Saving, amending, and getting your acknowledgement
Saving a part-finished return
The online IT38 lets you save your progress and return later — useful if you are waiting on the disponer's PPSN or a final valuation. It sits in your myAccount as a work-in-progress until you submit. Just remember the deadline applies to the submitted return, not the saved draft.
Getting the acknowledgement of a filed IT38
When you submit, Revenue issues an on-screen and stored acknowledgement / notice of acknowledgement confirming the return was received, with a reference. Keep it: solicitors and banks dealing with the estate frequently ask for proof the CAT return was filed and the tax paid before they release funds or complete the administration. You can retrieve it later from the Gifts & Inheritances area of myAccount.
Amending or adding to a filed return
Made a mistake, or a further benefit came to light (e.g. a second asset from the same estate)? You can amend a filed IT38 or file additional benefits through the same online service rather than starting over. Source: Revenue, File additional benefits or amend a filed return.
- PAYE + single inheritance + no reliefs = myAccount. ROS is for agents, self-assessed filers, trusts/estates and companies.
- CAT is its own registration. Add it inside myAccount (Manage My Record → Tax Registrations) before the IT38 service appears.
- The disponer's PPSN is mandatory on the online form — gather it before you start or you will get stuck.
- IT38S short form needs all three: no reliefs (bar the Small Gift Exemption), absolute benefit, one disponer only.
- 2026 figures: Group A €400,000, Group B €40,000, Group C €20,000; CAT rate 33%. File once you cross 80% of the threshold.
- Deadline hangs off the valuation date — 31 Oct same year (Jan–Aug) or 31 Oct next year (Sep–Dec). You can save, amend, and download your acknowledgement.
Frequently asked questions
Can I file my IT38 in myAccount, or do I have to use ROS?
If you are a PAYE or general taxpayer filing your own single gift or inheritance, you can file the IT38 (including the short IT38S) entirely in myAccount — no ROS account needed. ROS is required when you file as an agent (such as a solicitor), as a registered self-assessed taxpayer, or for a trust, estate or company.
How do I register for CAT before filing?
Sign in to myAccount, go to Manage My Record → Tax Registrations, and register for Capital Acquisitions Tax (CAT). Revenue assigns the registration date automatically and the Gifts & Inheritances service then becomes available so you can select "File CAT IT38 Return."
What information do I need about the disponer?

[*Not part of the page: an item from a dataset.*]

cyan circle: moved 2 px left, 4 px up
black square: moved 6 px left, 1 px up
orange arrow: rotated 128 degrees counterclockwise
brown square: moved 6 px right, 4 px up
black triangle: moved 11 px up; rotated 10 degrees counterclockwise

You need the disponer's full name, address and PPSN, your own PPSN, your relationship to them, the gift/inheritance details and the relevant dates. The disponer's PPSN is a required field — the online form will not let you progress without it.
Who can use the short IT38S instead of the full IT38?
You qualify only if all three apply: you claim no reliefs, exemptions or credits (apart from the Small Gift Exemption); the benefit has no conditions or restrictions; and it comes from one disponer only and is not part of a larger benefit. If any of these fails, use the full IT38.
How much CAT is due on a €420,000 inheritance from a parent?
Group A's threshold is €400,000, so €20,000 is taxable (assuming no prior aggregable Group A benefits). At the 33% CAT rate that is €6,600. Revenue's online IT38 calculates this for you, but it is worth checking the figure yourself.
How do I get proof that my IT38 was filed?
On submission, Revenue issues an acknowledgement confirming the return was received, which is stored in the Gifts & Inheritances area of myAccount. Keep it — solicitors and banks often request proof the CAT return was filed and the tax paid before releasing estate funds.